10Qu’en est-il des cratères, si, après les remarques de détail, on veut porter sur eux un jugement global? Ils sont inséparables l’un de l’autre, tant les détails sont identiques, en particulier pour les anses. Les cavaliers de celui de Belgrade (fig. 180) sont corinthiens, « du Nord-Ouest » probablement, comme l’applique semblable de Dodone (cf. p. 62). Pour celui de Sofia, nous avons vu aussi que les parallèles laconiens invoqués par Rumpf n’existent pas (cf. p. 59). Le support complexe de celui de Belgrade (fig. 204 à 206) ne donne guère d’indications. On a jugé laconien un fragment d’Olympie, de même structure, à cause des lions qu’il porte (cf. n. 107 et 108). Mais ces supports complexes n’étaient pas très rares; un pied de lion de Delphes239, d’un montage à peine différent, vient d’un support du même type; il est donc probable que, comme les cratères eux-mêmes, ces supports ont pu être fabriqués par plusieurs centres différents. Sur celui de Belgrade, on peut remarquer que les chiens ressemblent à celui du nouveau fronton de Corfou240, que les palmettes et volutes sont étonnamment proches de certaines attaches d’anses d’hydries de Grande-Grèce, que les têtes des Gorgones ailées, agenouillées, proches de celles des anses, ne se rangent pas non plus dans un des types principaux. Les Gorgones agenouillées sont exceptionnelles241; mais le kouros agenouillé de l’hydrie de Trikala (fig. 112) l’est tout autant.

◆ Activité A
D'après le texte sur les cratères de Belgrade et de Sofia, de quel style sont les cavaliers du cratère de Belgrade ?
◆ Activité B
Prolongez le texte sur les cratères de Belgrade et de Sofia après sa dernière phrase.

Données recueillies
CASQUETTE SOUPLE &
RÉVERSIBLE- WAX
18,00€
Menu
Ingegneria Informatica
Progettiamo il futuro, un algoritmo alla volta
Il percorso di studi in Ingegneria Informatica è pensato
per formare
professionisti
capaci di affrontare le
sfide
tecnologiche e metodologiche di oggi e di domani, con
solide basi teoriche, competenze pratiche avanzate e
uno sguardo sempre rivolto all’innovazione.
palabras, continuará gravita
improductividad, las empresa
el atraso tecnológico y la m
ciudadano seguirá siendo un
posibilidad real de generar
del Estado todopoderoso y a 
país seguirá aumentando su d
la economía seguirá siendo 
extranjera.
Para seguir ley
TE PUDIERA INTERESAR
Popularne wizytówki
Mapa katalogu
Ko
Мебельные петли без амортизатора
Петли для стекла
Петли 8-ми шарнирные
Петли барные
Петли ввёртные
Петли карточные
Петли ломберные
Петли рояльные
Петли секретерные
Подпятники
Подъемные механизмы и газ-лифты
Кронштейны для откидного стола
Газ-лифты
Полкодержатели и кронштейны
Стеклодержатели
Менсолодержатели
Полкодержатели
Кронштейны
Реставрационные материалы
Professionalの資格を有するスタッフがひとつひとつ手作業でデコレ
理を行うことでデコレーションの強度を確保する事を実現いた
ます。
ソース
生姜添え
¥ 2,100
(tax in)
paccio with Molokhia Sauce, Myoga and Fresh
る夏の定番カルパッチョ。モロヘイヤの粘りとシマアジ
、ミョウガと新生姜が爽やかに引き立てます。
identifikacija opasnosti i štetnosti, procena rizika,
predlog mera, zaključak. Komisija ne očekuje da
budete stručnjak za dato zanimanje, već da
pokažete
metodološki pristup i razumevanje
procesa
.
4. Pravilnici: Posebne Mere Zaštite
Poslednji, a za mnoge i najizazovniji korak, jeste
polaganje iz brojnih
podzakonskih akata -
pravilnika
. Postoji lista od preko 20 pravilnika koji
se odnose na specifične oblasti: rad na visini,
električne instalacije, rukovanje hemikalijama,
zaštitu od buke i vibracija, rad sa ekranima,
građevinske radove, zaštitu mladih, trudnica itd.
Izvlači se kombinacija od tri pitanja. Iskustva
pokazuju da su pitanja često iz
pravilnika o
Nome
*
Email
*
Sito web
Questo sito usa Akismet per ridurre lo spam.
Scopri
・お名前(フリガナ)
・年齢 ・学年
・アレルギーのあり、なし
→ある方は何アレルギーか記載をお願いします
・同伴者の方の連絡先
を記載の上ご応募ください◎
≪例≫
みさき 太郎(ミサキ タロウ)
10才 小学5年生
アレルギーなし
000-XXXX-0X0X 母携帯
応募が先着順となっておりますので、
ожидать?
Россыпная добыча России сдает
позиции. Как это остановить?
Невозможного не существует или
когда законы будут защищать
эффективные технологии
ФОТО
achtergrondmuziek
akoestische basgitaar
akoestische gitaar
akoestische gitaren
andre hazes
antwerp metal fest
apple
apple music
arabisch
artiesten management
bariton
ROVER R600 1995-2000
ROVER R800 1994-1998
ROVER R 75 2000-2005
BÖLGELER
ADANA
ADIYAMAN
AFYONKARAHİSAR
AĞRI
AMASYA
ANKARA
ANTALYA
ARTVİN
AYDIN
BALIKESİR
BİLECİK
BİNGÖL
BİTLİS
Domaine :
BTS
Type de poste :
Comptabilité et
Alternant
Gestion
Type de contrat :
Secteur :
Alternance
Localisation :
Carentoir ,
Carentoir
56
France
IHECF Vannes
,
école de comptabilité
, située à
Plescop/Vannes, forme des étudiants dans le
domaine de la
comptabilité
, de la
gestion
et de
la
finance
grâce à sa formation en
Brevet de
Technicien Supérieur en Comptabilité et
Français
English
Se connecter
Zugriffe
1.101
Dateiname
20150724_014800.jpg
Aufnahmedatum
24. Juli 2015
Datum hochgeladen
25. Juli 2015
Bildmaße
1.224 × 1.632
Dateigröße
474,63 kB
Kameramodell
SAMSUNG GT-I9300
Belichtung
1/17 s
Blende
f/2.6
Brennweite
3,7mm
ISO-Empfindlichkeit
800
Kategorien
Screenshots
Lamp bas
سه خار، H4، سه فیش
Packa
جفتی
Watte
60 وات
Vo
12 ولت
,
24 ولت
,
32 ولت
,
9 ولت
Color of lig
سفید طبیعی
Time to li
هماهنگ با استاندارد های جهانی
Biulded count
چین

◆ Réponse attendue A
Ils sont corinthiens, probablement « du Nord-Ouest ».

◆ Réponse attendue B
11Tout cela, joint à ce que nous avons pu constater sur le jeu complexe des influences dans la 2e moitié du VIe siècle, doit rendre prudent. C’est avec l’art corinthien que quelques rapprochements sont possibles. Les photographies montrent les points communs, et les différences, avec le cratère de Vix, jusque dans le détail du montage ou le décor des moulures. Il faut ajouter d’autre part au dossier des cratères à volutes, des deux côtés de l’Adriatique, la ressemblance, déjà signalée, entre un fragment de Francavilla Marittima (fig. 210) et un fragment de Dodone. Comme l’a vu M.W. STOOP (cf. n. 121), il s’agit des appendices latéraux d’anses de cratères à volutes, en forme de têtes de canard et non de serpents, mais identiques dans leur principe et leur forme générale aux serpents des deux vases de Trebenischte. Il est très troublant que nous ayons ainsi un rapprochement, triangulaire en quelque sorte, entre Sybaris, Dodone et Trebenischte. Verra-t-on, s’il faut risquer une hypothèse, dans le fragment de Francavilla une imitation, ou une suite, d’un type de cratère attesté d’abord de l’autre côté de l’Adriatique? Ce n’est qu’une hypothèse; elle aurait, à titre provisoire, l’avantage de s’accorder assez bien avec l’histoire des hydries. Peut-être aussi trouverait elle un écho dans l’étonnante ressemblance entre l’hoplite de Dodone ici fig. 190 et 191 et une statuette de Francavilla, fig. 192 et 193242, qui semble en être une copie directe, mais très maladroite.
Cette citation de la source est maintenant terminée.